Unter Berücksichtigung dieser Vorgaben ist Prof. Dr. C. für den Senat schlüssig und nachvollziehbar zum Ergebnis gelangt, dass ein Kausalzusammenhang zwischen der beruflichen Belastung des Klägers und der bei ihm vorliegenden Erkrankung im Bereich der unteren LWS nicht wahrscheinlich zu machen ist. Wie Prof. Dr. C. dargelegt hat, spricht gegen einen ursächlichen Zusammenhang zwischen den beruflichen Belastungen und der bandscheibenbedingten Erkrankung des Klägers, selbst wenn man unterstellt, dass bandscheibenbedingte Beschwerden im Bereich der LWS erstmals 1993 oder 1997 - und nicht erst 2005, und damit 10 Jahre nach dem Ausscheiden aus dem Berufsleben - aufgetreten sind, dass dies nicht als der altersgemäßen Norm vorauseilend anzusehen ist, da der Kläger zu diesem Zeitpunkt 53 bzw. 57 Jahre alt und damit in der 6. Lebensdekade war. Statistiken zeigen, dass auch in einer beruflich nicht exponierten Normalpopulation das Gros der bandscheibenbedingten Beschwerden in der 5. Lebensdekade auftritt. Darüber hinaus ist beim Kläger zu berücksichtigen, dass die Beschwerden, die aus einer Nervenwurzelreizung resultieren, nicht nur durch den Bandscheibenvorfall L4/5 und/oder L5/S1 hervorgerufen wurden - der auch erst im Jahr 2005 festgestellt wurde -, sondern dadurch, dass der Nerv in seinem Verlauf in den seitlichen Ausläufern des Rückenmarkkanals und im Nervenaustrittsloch durch die degenerativ bedingte Vergrößerung der Wirbelgelenke und der gelben Bänder eingeengt wird.

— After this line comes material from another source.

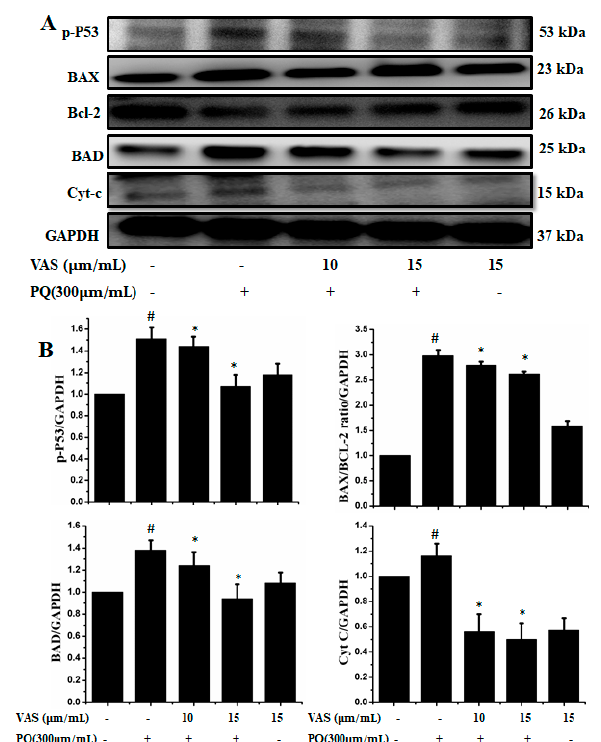
Figure 5. Vasicinone attenuated the paraquat-induced expression of apoptotic proteins in SH-SY5Y cells. ( A ) Cells were pretreated with vasicinone for 24 h, and paraquat was added for an additional 24 h. Total cell lysates were prepared for Western blotting analysis to determine apoptotic protein expression levels. GAPDH was used as an internal standard protein. ( B ) p53, Bax, Bad, Bcl-2 and cytochrome c release were determined by densitometry of the bands intensity. Three independent experiments were performed for this assay. Results are shown as the mean ± SD. # p < 0.01, compared with control cells; * p < 0.01, compared with paraquat-treated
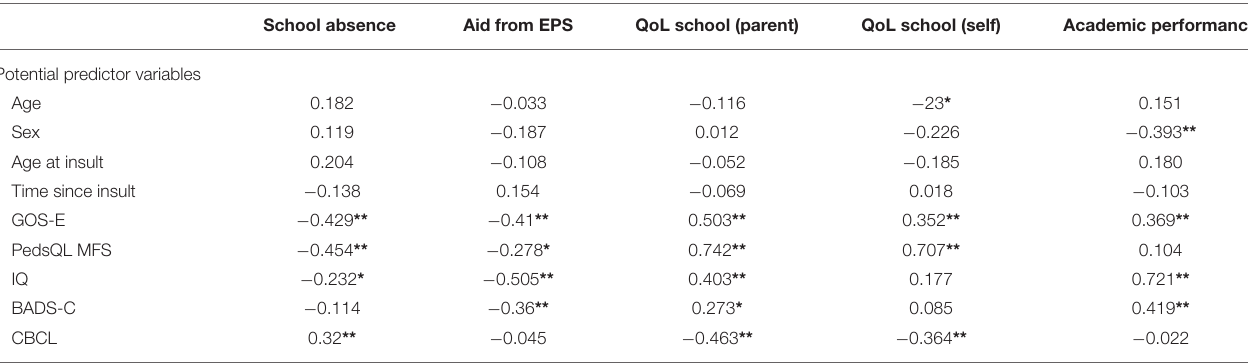
TABLE 3 | Correlations between functional school outcome variables and potential predictor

Die Beurteilung von Prof. Dr. C. wird durch die Beurteilung von Dr. W. bestätigt. Aus seiner Sicht spricht gegen einen Kausalzusammenhang zwischen der beruflichen Tätigkeit und den bandscheibenbedingten Veränderungen das Lebensalter des Klägers beim Auftreten erstmaliger Beschwerden, zumal die Bandscheibenveränderungen den alterstypischen Veränderungen nicht wesentlich voranschritten und auch im Jahr 2005 lediglich eine Chrondrose ersten Grades feststellbar war. Ferner liegt als konkurrierende Ursache eine ausgeprägte Randzackenkrankheit der Wirbelsäule vor, die zu einer zunehmenden Einsteifung der Wirbelsäule und dadurch zu einer Mehrbelastung der verbliebenen beweglichen Wirbelsäulensegmente, insbesondere der unteren LWS, geführt hat. Dies könnte auch die Entstehung der kräftigen kleinen Wirbelgelenksarthrose der beiden untersten LWS-Segmente erklären. Im Vordergrund für die Beschwerden des Klägers sieht er die Spondylarthrose der untersten beiden LWS-Segmente, die zu einer Einengung des Wirbelkanals und der Nervenaustrittslöcher geführt hat und die altersübliche Ausprägung weit überschreitet, wie sich schon aus den von Dr. W. beschriebenen Befunden aus den Jahren 1993 und 1996 ergibt.

Nach alledem hat der Kläger keinen Anspruch auf Feststellung einer BK Nr. 2108 der Anlage 1 zur BKV. Die Berufung musste deswegen zurückgewiesen werden.

Die Kostenentscheidung beruht auf § 193 SGG.

Gründe für eine Zulassung der Revision liegen nicht vor.